Jane Eyre by Charlotte Bronte in the Writer’s Digest annotated edition. These are classic works annotated by writers with notes discussing how the author is doing the work of writing. I read a few of the notes, which are kind of fun, and I’ve been meaning to give the Bronte’s another go. It’s been many years since I last read them.
Finally, a book in translation that I never heard of before but just had to have called Memoirs of a Polar Bear by Yoko Tawada, translated from the German by Susan Bernofsky. The back cover says it’s the story of three generations of performing polar bears.
Who could resist?
I also picked up a bit of book bling which The Strand is known for. One cool magnet for my classroom with a picture of a llama that says “Save the drama for you llama.” Middle schoolers like llamas. I don’t know why. A cool sticker for my Chromebook that says “Leave Elena Alone” which all the cool coffe shop patrons will be jealous of. A little button for my book bag with a picture of a Polariod camera on it. Remeber those. They were great. and, of course. And a book mark.
All of which brings the total number of books purchased to seven for seven days in New York City.
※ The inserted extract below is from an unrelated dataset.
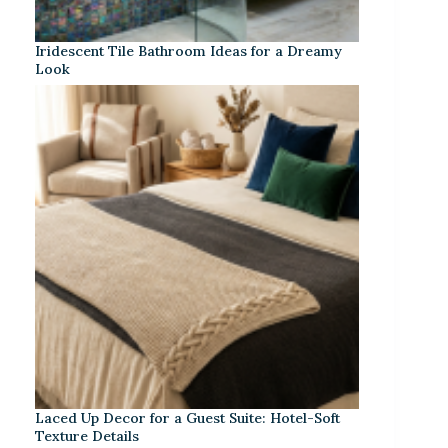
Iridescent Tile Bathroom Ideas for a Dreamy
Look
Laced Up Decor for a Guest Suite: Hotel-Soft
Texture Details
- Jane Eyre by Charlotte Bronte
- A Book of Common Prayer by Joan Didion
- Nazis in the Metro by Didier Daeninckx
- Wives and Daughters by Elizabeth Gaskell
- The Expendable Man by Dorothy Hughes
- The Dead Mountaineer’s Inn by Boris and Arkady Strugatsky
- Memoirs of a Polar Bear by Yoko Tawada
I still have two bookstores left to go, maybe three. Those are just the stores I’ll be visiting deliberately. There may be others that I just happen to pass by.
You never know.
There are eight millions stories in the naked city.